#### [Reading passage]
Syllabus: Parliament-Structure, functioning and conduct of business, institutions and bodies for the protection of vulnerable sections of society

 

Source: TH

 Direction: The article highlights the issues related to the inclusion/exclusion of communities in the SC list.

 

Context: The SC stated it would consider whether to wait for the Justice K.G. Balakrishnan Commission’s report or hear a series of petitions seeking Scheduled Castes quota benefits for Dalit converts to other religions, notably Christianity.

 

Article 341 of the Indian Constitution:

  • Clause (1): The President may with respect to any State/UT and where it is a State after consultation with the Governor, may notify the castes, races or tribes or parts of or groups within castes, races or tribes to be SCs in relation to that State/UT.
  • Clause (2): Parliament may by law include or exclude from the list of SCs specified in a notification issued.

  

Background:

  • Earlier, the SC had sought the Union government’s position on petitions challenging the Constitution (Scheduled Castes) Order of 1950.
  • The Order allows only members of Hindu, Sikh and Buddhist religions to be recognised as SCs.
  • A group seeking inclusion under the Order, is required to show extreme social, educational and economic backwardness arising out of the practice of untouchability.
  • The Union government rejected the possibility of including Dalit Christians and Muslims and recently constituted a new Commission (under former CJI K.G. Balakrishnan) under the Commission of Inquiry Act, 1952 to re-examine their inclusion.

 

A case for inclusion:

  • The existence of caste and caste inequalities among Indian Christians and Indian Muslims.

#### [What to produce]
Can you return the part of the passage on Scheduled Caste status for Dalit converts starting at "Article 341 of" and ending at "to that State/UT.", copied word for word?

Dataset records
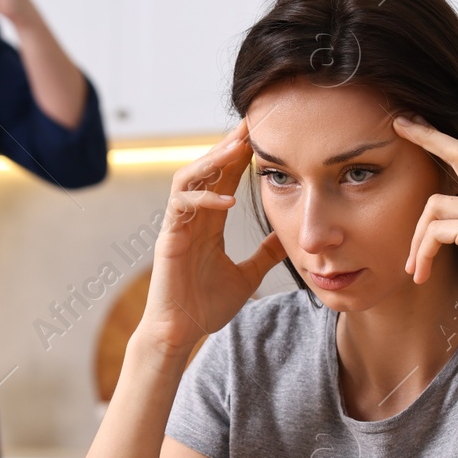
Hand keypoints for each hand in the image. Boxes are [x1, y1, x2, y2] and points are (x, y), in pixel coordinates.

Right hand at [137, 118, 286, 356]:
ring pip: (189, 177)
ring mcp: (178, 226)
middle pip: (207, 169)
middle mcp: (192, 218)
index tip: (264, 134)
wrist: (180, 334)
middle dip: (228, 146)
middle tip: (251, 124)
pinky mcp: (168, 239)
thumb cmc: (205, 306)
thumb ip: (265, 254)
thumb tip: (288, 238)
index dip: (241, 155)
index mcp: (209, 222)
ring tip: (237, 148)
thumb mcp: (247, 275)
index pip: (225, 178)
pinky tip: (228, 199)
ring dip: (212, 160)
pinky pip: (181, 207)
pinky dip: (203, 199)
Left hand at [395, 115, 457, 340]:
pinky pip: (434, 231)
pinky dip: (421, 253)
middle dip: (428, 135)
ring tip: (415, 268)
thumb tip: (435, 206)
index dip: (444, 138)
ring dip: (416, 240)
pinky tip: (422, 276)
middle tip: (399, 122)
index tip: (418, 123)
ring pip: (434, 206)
* * *
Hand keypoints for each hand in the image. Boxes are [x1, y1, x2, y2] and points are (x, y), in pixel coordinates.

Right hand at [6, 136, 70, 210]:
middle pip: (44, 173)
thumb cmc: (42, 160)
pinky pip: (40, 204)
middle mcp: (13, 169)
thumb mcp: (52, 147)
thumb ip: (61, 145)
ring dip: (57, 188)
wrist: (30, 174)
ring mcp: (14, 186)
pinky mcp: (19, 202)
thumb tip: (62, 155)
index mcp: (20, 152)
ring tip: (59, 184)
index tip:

#### [Output for this task]
Article 341 of the Indian Constitution:

  • Clause (1): The President may with respect to any State/UT and where it is a State after consultation with the Governor, may notify the castes, races or tribes or parts of or groups within castes, races or tribes to be SCs in relation to that State/UT.